With omicron burning through Americans, vaccinated and unvaccinated (though, sadly, with very different outcomes), it feels like a total vertigo moment.
It’s as if we’re either:
- In a Chutes and Ladders moment, in which we slide back to April 2020 and start all over again. Or …
- On one of those people movers at the airport, and omicron’s lesser severity and crazy transmissibility accelerates us toward the end of this dread time.
I know we are not sliding back to vaccine-less 2020, but right now we’re in the middle of Little O’s spread and it’s depressing to see so many people who have avoided covid this far into the pandemic getting sick, and dealing with all the dislocation, frustration and postponement that comes with a country full of sick people (many mild, some deathly) all at once. Hospitals are delaying elective surgeries again, not because they are full of seriously ill patients, but because they can’t staff an OR. Schools are closing not because all the kids are sick, but because too many teachers and aides are.

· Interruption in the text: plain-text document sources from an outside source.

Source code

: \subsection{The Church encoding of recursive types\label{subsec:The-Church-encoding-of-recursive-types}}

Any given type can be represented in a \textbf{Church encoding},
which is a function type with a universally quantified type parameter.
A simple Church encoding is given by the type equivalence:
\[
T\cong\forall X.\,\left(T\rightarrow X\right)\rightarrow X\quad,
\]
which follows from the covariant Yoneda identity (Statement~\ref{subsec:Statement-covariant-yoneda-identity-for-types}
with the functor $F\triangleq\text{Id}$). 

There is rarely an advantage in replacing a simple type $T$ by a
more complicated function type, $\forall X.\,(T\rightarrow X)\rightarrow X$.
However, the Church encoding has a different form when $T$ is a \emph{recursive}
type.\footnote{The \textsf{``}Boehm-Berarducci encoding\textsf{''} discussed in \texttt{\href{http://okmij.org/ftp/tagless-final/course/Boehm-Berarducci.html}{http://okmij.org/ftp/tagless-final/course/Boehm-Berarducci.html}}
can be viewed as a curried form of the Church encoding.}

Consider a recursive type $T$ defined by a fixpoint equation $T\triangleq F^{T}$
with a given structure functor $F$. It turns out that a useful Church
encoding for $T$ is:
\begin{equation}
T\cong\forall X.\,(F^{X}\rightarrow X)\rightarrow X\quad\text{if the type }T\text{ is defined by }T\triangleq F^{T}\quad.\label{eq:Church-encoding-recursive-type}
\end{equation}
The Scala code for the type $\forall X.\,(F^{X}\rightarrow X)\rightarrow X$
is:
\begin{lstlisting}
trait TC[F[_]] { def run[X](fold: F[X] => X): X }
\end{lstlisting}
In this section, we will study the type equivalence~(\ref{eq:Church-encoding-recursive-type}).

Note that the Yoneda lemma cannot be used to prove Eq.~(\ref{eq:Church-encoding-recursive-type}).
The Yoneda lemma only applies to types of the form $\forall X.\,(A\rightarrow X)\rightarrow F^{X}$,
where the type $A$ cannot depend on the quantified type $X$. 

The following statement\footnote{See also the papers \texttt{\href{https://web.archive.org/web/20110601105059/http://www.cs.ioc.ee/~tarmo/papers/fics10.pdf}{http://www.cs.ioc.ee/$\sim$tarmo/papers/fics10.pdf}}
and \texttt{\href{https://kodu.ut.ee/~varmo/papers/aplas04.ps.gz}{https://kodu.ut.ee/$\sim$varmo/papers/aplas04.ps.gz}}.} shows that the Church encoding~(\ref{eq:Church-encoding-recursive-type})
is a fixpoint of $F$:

Same for restaurants and thrift shops and corporate offices.
The next 6-8 weeks are gonna be this twilight period. Maybe it’s the coming dawn. Maybe it’s a terrible dusk. My hope and best guess is dawn. Regardless, right now, we lack light and sight. I simply want this to end, and I know I’m not alone. Yet it feels so darn lonely. I’m grateful for my wife and for friends and family, AND I realize that I’ve got some level of PTSD from this time. That we all do.
I wish I could Rip Van Winkle this and wake up in April.
Into this jumble of feelings, this article from the New York Times Magazine landed like a dose of Dramamine for a seasick traveler, introduced a new term (“ambiguous loss”) and gave me another person in this world to be thankful for, researcher Pauline Boss.
And Virginia and I started to watch Station Eleven, on HBO Max. The opening episode felt a lot like the opening to Stephen King’s The Stand, though it then goes in a much different direction. It reminded me that the world closes and opens, though rarely for all of us at the same time and in the same ways, and a realization comes to me: Things can always be worse. That reminder — and an always fledgling mindfulness practice — is a way to keep my head above water these days.
And walk, or ruck, or run, when I can.